Key to this was making sure people understood, remembered, and related to them. PSN ended up with seven based around safety, relationships, social responsibility, people, innovation, financial responsibility and integrity. Businesses need clear and consistent values, and PSN matched their behaviours with those values – not just internally, but they ensured their interactions with customers (and indeed the customers they chose to deal with) were consistent with those values too.

What resulted was significant positive impact across the business. Customers respected their culture and values, and often this made the difference between winning and losing business. Recruitment and employee engagement also benefitted – PSN made the Sunday Times ‘Best Companies to Work For’ list in four consecutive years from 2008 to 2011, and in 2011 was also ranked among the top companies in the UK for employee engagement and involvement, and employee retention.
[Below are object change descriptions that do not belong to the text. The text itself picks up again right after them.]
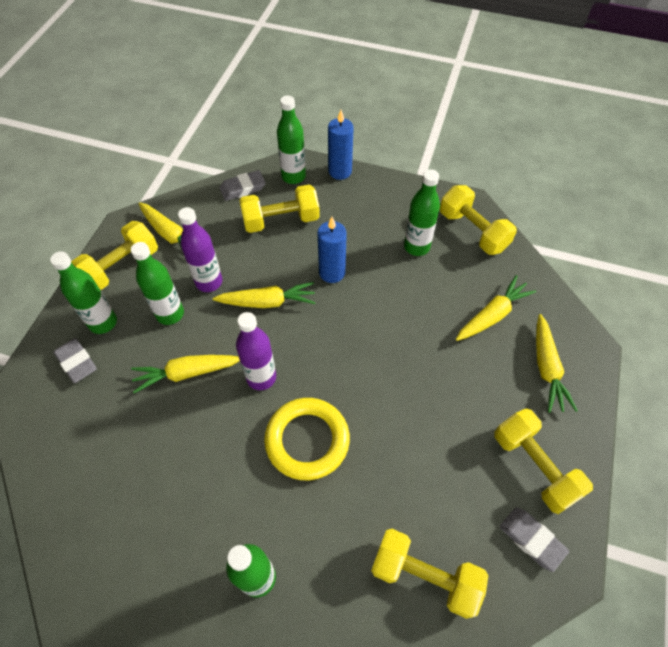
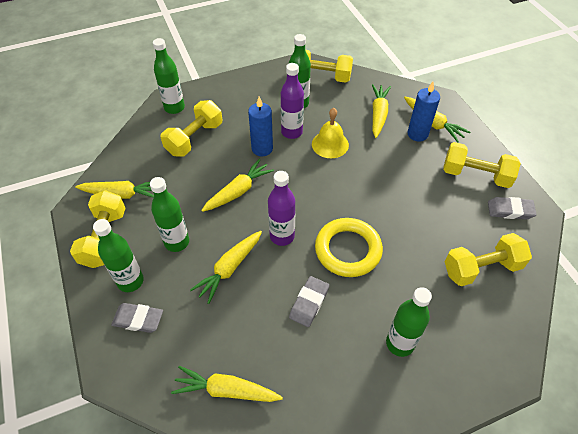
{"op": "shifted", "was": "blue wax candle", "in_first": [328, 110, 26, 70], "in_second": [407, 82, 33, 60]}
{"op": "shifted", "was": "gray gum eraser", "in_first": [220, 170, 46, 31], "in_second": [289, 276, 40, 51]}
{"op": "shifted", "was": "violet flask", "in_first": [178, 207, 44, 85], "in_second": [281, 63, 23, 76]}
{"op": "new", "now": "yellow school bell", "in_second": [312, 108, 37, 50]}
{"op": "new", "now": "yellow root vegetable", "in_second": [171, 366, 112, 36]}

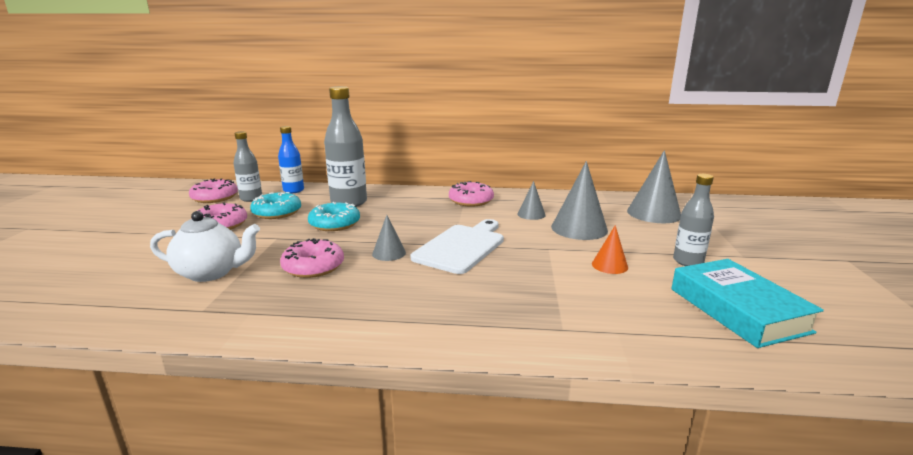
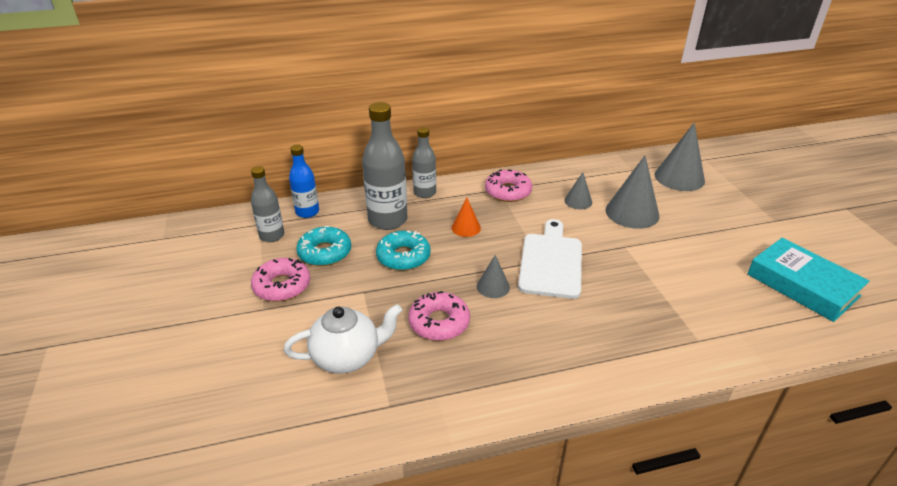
{"op": "shifted", "was": "gray flask", "in_first": [673, 174, 41, 92], "in_second": [412, 127, 24, 71]}
{"op": "gone", "was": "rosy donut", "in_first": [189, 178, 49, 25]}
{"op": "shifted", "was": "bright orange cone", "in_first": [592, 225, 36, 49], "in_second": [452, 198, 29, 39]}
Why, then, doesn’t every organisation have a set of core beliefs and values, and why doesn’t every CEO lead from the front in this respect? The job of a CEO is not just to develop and lead the business strategy, but to implement and communicate business values. It is the CEO who sets, defines, and manages culture in an organisation, as well as leading it. A collective set of values defines who you are.

His speech was followed by a lively round table discussion and Q&A session, covering issues around engaging and winning over sceptics, the degree to which shareholders buy in to company values, potential clashes between ‘personal’ and organisational values, and indeed can having a set of values and principles undermine the (often difficult) decisions businesses have to make? Furthermore, the question was posed as to whether having a set of values is enough, which also led to an engaged debate and a thoroughly inspiring and thought provoking evening.